**MATERIAL PROVIDED:**
☆ ☆ ☆

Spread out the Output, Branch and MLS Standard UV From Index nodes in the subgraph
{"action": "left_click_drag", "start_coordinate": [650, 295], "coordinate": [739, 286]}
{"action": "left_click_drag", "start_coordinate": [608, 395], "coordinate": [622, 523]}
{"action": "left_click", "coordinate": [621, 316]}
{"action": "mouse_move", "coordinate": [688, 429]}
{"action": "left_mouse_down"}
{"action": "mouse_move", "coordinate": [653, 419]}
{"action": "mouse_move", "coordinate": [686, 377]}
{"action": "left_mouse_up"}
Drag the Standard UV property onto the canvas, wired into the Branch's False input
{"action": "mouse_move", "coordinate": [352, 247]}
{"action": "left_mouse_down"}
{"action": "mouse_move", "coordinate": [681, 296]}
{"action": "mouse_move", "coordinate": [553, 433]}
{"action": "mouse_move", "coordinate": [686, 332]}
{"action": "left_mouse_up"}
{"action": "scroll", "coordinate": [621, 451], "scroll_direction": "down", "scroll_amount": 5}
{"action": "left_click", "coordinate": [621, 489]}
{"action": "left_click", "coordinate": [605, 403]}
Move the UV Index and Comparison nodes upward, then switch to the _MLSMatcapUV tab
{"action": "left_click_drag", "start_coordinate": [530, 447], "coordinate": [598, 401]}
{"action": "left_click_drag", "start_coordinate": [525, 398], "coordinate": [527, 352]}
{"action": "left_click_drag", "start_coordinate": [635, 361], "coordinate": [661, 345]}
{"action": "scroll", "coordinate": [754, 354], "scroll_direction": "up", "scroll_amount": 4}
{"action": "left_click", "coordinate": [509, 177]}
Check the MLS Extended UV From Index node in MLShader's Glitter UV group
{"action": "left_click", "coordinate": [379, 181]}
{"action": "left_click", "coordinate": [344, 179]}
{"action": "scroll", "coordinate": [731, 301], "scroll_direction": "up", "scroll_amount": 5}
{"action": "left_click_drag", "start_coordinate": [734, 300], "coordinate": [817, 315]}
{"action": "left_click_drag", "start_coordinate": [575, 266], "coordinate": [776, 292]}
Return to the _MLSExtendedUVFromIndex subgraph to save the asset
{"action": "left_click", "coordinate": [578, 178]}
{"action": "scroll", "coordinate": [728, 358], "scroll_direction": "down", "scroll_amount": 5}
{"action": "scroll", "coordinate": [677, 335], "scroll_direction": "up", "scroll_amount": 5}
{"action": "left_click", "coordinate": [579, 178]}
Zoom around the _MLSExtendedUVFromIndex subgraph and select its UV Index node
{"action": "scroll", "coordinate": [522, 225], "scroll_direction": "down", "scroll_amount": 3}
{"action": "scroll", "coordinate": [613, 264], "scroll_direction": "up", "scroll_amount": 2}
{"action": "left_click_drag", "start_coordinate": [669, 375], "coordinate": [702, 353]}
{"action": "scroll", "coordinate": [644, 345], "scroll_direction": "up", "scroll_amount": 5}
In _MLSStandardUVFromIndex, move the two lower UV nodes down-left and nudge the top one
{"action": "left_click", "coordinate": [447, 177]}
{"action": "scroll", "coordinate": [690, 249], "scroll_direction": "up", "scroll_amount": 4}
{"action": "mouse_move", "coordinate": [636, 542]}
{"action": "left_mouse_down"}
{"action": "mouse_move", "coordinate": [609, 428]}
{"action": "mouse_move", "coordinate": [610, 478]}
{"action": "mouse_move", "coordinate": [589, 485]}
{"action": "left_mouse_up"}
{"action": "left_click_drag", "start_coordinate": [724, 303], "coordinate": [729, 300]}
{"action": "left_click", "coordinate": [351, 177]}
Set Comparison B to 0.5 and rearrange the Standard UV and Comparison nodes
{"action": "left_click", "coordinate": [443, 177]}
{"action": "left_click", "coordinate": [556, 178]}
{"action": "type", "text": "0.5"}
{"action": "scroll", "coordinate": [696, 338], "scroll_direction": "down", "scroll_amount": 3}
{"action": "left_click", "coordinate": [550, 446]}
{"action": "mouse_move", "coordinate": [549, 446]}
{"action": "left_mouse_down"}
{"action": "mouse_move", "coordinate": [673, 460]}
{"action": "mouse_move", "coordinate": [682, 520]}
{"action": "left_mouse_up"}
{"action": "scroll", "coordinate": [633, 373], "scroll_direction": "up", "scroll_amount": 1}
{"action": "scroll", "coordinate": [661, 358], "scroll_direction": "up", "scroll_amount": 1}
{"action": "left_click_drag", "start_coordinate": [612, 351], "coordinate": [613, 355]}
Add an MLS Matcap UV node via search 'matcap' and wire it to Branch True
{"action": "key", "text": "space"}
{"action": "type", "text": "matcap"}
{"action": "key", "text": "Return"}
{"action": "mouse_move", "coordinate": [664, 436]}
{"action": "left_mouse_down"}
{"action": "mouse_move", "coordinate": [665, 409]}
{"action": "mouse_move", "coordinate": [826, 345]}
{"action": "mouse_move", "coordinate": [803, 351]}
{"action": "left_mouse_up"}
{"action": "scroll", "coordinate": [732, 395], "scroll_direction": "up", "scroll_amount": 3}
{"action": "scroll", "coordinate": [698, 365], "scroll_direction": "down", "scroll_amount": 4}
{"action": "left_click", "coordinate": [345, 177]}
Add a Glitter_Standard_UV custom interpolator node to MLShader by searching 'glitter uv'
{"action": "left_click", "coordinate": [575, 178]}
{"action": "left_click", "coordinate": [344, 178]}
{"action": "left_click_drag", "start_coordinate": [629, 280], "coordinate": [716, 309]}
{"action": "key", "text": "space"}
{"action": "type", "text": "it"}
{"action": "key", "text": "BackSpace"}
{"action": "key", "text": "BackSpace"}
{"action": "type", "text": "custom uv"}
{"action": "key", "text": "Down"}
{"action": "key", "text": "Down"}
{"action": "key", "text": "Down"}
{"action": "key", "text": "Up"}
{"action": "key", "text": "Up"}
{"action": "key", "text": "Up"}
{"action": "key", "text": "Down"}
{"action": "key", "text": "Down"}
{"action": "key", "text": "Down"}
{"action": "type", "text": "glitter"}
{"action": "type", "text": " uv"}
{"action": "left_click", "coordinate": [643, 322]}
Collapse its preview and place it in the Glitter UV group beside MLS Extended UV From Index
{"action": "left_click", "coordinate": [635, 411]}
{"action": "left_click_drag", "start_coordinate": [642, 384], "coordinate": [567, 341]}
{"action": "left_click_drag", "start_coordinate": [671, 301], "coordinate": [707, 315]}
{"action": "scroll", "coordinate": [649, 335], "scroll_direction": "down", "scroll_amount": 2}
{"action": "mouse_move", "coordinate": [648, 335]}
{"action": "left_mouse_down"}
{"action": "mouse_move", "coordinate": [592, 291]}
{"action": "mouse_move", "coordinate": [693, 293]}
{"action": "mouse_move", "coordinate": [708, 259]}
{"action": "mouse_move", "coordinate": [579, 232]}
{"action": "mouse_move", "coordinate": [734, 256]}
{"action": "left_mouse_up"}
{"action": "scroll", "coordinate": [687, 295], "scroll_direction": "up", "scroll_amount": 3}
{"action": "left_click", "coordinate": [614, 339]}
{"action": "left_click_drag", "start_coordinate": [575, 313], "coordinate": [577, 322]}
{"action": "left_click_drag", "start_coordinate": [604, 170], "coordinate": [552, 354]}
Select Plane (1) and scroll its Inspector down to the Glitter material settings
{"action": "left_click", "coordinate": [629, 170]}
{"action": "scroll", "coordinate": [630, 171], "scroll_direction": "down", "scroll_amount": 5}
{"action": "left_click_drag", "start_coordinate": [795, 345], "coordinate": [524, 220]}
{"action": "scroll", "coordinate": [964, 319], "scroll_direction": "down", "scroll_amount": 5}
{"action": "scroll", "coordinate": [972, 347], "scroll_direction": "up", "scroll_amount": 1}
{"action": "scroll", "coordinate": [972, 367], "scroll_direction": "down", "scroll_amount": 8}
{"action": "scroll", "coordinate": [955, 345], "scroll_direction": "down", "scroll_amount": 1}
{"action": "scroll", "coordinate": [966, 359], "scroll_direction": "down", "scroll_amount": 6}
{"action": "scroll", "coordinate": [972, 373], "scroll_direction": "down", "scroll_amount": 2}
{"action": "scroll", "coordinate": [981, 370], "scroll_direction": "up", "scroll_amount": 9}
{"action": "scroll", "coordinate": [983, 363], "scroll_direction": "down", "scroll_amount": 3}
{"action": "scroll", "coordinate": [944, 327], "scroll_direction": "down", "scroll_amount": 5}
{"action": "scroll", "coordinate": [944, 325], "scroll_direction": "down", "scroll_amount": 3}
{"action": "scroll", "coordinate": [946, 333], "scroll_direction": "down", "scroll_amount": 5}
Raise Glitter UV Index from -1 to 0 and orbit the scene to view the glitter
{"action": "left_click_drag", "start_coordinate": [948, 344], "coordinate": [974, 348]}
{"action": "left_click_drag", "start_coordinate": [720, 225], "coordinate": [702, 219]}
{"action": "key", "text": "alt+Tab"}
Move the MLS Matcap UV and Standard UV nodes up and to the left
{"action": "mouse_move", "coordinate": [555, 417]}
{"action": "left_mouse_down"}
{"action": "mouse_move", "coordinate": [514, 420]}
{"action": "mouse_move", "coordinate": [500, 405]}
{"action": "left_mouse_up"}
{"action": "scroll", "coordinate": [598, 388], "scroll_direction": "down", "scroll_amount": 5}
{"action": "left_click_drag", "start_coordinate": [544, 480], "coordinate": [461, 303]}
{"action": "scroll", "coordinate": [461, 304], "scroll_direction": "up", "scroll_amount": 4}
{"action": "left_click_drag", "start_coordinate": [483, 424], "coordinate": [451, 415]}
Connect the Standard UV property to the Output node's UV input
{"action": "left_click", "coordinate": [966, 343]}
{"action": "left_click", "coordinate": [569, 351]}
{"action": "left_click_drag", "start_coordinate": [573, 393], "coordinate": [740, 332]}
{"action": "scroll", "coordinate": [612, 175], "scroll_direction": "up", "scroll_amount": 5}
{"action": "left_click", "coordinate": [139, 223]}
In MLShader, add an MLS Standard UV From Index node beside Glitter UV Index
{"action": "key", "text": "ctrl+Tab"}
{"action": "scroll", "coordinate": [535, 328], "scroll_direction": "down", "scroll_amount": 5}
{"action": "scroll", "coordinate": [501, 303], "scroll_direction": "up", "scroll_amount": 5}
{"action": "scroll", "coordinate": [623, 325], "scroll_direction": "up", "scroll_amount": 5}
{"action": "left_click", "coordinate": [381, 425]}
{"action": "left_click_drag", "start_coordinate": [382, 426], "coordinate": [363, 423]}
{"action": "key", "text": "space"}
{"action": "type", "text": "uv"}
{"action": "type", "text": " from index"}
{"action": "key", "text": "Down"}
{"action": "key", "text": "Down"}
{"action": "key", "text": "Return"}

☆ ☆ ☆

**EXERCISE PROMPT:** In the listing, find every line with the word "group" and return it.

**RESULT OF THE TASK:**
Check the MLS Extended UV From Index node in MLShader's Glitter UV group
Collapse its preview and place it in the Glitter UV group beside MLS Extended UV From Index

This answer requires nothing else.